Portraits with Purpose: Continuing Bonds by Dr Christine English, Associate Lecturer, Northumbria University and Chair of Trustees, St Oswald’s Hospice, Newcastle.

As family nurses we frequently support families facing death, dying and grief in their lives and that of their loved ones.    I hope this blog will be useful as you help families or perhaps it will help you with your own losses and grief.

During the recent #DyingMattersAwarenessWeek I was truly overwhelmed when I visited the poignant portrait exhibition entitled Portraits with Purpose: Continuing Bonds in Newcastle Upon Tyne. This creative project celebrated the lives of loved ones and provided a positive focus for grieving families who had used the bereavement or care services at St Oswald’s Hospice.   https://www.stoswaldsuk.org/portraits-with-purpose/. Such a beautiful exhibition that has hopefully encouraged more open conversations about death, dying and grief – something many people shy away from in today’s society.

St Oswald’s Hospice hosted this exhibition in collaboration with the talented portrait artist Leanne Pearce.  After meeting with the families in Autumn 2023 and talking with them about their special memories of their loved ones Laura then created the 12 beautiful portraits. Some families also helped paint the backgrounds of their portrait canvas.  These portraits embrace the notion of continuing our bond with our loved ones after their death.

When the Continuing Bonds Theory was initially identified in bereavement care (Klass, Silverman and Nickman, 2014) it provided challenge to existing views that saw grief resolution as being associated with detachment from the deceased person.  In contrast, Continuing Bonds recognised the enduring attachments the bereaved individuals have with their loved ones through memories, actions or symbols all of which are potentially beneficial in adaptation to loss. This is perhaps most recognisable to us in the way that we keep alive memories of the person through talking about them, engaging with possessions and photographs and using them as a role model for our lives. Rather than detachment, the Continuing Bonds Theory, encourages the bereaved person in developing a new relationship with the person who has died so that there is a continuation of their bond that then supports them to grieve and be at peace.

More recently, Hewson et al (2023) further acknowledged the beneficial nature of maintaining such bonds with lost loved ones identifying that this could provide comfort and allow accommodation of the person’s death within a coherent narrative.  Despite favouring encouragement of these bonds, it was noted that further research is needed to better understand the rare situations where such bonds may become more problematic for some individuals. Generally, the bereaved are helped through these continuing bonds to make meaningful reconstruction, transformation of self-identity and affirmation of spiritual beliefs.

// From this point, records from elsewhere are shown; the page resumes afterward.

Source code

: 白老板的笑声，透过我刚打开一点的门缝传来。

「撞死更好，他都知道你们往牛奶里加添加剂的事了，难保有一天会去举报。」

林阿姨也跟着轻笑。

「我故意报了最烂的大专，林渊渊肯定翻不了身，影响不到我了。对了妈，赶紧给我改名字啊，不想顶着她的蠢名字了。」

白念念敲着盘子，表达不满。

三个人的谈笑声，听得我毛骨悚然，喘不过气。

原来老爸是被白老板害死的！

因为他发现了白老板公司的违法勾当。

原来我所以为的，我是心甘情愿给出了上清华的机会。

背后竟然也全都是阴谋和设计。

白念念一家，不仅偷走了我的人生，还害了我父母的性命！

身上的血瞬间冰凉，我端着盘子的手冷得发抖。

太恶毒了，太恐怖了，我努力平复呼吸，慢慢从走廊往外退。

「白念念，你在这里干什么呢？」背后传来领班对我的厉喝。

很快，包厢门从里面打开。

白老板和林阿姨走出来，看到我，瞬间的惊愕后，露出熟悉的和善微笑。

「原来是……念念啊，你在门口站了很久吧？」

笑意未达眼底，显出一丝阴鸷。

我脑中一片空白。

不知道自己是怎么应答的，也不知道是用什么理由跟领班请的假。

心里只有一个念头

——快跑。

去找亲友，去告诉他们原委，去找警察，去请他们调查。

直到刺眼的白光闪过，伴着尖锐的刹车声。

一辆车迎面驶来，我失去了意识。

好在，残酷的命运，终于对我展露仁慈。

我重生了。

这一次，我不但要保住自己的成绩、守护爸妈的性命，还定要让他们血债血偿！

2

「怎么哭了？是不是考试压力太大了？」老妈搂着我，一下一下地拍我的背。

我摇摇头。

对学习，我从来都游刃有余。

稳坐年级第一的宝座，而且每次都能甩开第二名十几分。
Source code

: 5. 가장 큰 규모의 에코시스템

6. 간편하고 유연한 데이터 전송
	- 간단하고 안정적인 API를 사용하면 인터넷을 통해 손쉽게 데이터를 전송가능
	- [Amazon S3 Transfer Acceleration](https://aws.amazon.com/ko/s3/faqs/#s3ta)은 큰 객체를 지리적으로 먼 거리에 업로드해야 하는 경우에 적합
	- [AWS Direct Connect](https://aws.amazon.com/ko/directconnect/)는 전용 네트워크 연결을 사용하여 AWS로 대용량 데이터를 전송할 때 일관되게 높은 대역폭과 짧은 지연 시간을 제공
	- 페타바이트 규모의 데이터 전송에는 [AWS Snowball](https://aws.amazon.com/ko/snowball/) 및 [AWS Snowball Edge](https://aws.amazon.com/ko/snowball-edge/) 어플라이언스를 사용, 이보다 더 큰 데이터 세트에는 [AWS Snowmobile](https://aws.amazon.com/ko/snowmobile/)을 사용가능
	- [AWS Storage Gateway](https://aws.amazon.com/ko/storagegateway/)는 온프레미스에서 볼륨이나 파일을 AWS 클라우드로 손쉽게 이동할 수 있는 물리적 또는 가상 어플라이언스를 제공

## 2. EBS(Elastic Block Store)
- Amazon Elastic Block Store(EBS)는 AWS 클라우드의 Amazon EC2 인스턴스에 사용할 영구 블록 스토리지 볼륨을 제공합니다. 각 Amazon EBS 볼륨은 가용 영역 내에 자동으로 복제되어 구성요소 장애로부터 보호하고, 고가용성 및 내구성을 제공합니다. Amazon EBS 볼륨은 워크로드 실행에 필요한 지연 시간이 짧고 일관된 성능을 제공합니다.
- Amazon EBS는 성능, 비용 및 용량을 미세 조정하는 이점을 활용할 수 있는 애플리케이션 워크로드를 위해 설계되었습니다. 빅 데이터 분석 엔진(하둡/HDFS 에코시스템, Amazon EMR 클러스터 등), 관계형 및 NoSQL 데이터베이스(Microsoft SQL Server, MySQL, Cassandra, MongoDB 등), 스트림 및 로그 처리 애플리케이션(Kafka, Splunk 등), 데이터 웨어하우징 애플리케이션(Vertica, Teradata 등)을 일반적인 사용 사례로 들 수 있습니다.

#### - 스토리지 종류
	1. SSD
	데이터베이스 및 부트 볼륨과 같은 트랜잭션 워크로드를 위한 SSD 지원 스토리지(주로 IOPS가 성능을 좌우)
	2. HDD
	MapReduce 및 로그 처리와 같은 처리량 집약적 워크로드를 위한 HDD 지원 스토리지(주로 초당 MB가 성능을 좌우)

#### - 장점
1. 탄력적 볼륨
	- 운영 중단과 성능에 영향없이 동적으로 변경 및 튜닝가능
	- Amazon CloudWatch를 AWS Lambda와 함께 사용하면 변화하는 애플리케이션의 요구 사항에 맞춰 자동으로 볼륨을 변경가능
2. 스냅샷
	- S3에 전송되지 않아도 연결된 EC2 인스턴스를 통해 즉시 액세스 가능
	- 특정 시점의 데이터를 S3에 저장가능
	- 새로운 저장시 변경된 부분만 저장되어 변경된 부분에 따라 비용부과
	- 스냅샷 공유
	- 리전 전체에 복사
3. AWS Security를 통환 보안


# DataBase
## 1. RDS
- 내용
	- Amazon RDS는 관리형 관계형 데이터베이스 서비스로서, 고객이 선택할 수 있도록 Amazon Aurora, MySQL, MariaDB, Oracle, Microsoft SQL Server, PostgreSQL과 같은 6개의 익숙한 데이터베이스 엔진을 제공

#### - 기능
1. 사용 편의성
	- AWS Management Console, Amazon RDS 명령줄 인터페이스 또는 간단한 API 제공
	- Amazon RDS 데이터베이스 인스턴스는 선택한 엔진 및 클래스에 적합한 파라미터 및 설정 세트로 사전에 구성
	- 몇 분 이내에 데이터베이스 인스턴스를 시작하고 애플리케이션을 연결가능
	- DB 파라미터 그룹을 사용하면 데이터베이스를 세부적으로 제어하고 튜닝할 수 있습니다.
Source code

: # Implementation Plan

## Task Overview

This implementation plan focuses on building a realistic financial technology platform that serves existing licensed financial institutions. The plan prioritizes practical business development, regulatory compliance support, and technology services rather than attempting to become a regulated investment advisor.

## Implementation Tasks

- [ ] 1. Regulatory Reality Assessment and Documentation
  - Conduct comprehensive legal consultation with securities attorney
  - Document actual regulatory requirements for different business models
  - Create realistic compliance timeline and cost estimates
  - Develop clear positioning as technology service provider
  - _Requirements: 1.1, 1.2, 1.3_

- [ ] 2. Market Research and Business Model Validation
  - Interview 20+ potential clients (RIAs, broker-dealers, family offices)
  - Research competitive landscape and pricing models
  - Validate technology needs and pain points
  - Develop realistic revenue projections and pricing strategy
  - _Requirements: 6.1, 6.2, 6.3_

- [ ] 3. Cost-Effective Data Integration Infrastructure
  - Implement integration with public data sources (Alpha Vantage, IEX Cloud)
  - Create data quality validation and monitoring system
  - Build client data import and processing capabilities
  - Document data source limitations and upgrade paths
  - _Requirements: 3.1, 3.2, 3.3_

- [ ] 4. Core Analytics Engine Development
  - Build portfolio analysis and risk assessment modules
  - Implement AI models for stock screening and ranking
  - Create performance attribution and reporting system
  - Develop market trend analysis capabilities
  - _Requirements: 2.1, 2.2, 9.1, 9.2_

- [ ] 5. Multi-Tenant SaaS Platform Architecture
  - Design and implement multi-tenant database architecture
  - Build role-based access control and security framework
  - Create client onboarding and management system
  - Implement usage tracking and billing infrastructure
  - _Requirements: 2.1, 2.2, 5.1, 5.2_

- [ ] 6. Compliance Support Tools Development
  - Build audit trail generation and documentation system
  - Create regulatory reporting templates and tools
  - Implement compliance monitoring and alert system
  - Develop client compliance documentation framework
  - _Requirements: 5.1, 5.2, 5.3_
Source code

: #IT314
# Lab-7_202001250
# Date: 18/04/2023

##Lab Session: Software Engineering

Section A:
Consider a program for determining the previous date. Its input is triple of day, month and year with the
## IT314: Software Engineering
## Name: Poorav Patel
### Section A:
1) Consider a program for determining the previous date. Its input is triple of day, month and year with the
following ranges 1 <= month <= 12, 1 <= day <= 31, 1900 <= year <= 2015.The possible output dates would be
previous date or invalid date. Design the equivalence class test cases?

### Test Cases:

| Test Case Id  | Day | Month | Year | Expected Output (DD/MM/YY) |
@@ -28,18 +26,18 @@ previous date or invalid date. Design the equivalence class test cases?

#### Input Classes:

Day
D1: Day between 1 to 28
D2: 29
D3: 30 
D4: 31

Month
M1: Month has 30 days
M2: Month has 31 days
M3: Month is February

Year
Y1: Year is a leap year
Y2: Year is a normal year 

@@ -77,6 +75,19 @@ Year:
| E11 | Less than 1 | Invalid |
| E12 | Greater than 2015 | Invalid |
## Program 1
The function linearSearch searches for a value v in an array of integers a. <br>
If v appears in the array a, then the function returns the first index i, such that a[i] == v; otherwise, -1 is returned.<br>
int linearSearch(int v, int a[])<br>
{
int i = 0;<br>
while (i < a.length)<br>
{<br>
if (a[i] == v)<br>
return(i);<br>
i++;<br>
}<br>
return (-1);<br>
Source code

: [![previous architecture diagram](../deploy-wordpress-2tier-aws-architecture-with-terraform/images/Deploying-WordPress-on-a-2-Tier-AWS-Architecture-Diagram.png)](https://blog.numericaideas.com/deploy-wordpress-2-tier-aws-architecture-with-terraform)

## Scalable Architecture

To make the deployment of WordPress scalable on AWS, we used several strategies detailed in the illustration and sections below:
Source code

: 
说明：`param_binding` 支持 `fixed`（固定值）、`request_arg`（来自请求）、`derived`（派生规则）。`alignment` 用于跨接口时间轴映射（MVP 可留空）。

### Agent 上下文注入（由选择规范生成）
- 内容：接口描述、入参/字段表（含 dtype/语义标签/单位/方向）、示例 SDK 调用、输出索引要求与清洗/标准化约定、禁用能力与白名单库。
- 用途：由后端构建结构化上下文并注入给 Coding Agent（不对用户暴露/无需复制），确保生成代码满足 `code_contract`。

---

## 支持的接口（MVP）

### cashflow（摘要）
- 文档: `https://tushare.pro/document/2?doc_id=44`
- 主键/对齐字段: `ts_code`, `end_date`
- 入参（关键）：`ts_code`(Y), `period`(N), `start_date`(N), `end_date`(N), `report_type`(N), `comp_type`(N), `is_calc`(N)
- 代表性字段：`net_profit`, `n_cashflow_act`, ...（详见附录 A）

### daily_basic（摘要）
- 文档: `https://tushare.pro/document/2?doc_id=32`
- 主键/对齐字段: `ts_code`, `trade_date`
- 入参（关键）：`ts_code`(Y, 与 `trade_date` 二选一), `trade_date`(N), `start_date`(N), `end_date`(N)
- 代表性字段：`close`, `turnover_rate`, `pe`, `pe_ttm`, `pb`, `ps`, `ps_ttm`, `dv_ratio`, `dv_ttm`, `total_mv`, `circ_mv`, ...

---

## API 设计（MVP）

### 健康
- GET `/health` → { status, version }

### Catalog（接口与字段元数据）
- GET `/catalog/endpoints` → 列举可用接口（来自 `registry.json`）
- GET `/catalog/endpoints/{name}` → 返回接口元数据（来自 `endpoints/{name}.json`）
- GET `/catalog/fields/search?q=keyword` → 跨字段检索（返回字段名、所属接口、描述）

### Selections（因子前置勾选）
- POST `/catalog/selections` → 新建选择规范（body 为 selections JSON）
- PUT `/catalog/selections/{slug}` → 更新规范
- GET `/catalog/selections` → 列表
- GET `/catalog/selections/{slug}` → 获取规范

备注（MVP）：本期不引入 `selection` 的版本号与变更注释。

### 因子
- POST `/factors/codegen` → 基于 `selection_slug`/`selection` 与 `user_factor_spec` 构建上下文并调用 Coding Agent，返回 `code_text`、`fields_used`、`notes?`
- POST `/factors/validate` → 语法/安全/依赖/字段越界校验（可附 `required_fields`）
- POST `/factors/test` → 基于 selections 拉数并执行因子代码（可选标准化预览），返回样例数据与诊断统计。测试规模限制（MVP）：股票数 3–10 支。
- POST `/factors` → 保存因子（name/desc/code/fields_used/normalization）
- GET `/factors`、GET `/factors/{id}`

The portrait exhibition truly did embrace continuing bonds. St Oswald’s Hospice acknowledged that it was only possible because of the families’ generosity in openly and honestly sharing their stories with the artist.  The families were offered support by St Oswald’s Bereavement Team throughout and the portraits will be gifted to the families following the exhibition.

I hope you will visit the portraits online (https://www.stoswaldsuk.org/portraits-with-purpose/) and  be encouraged to have open and honest conversations  about death, dying and grief in the future.

Klass, D., Silverman, P. R., & Nickman, S. (2014). Continuing bonds: New understandings of grief. Taylor & Francis.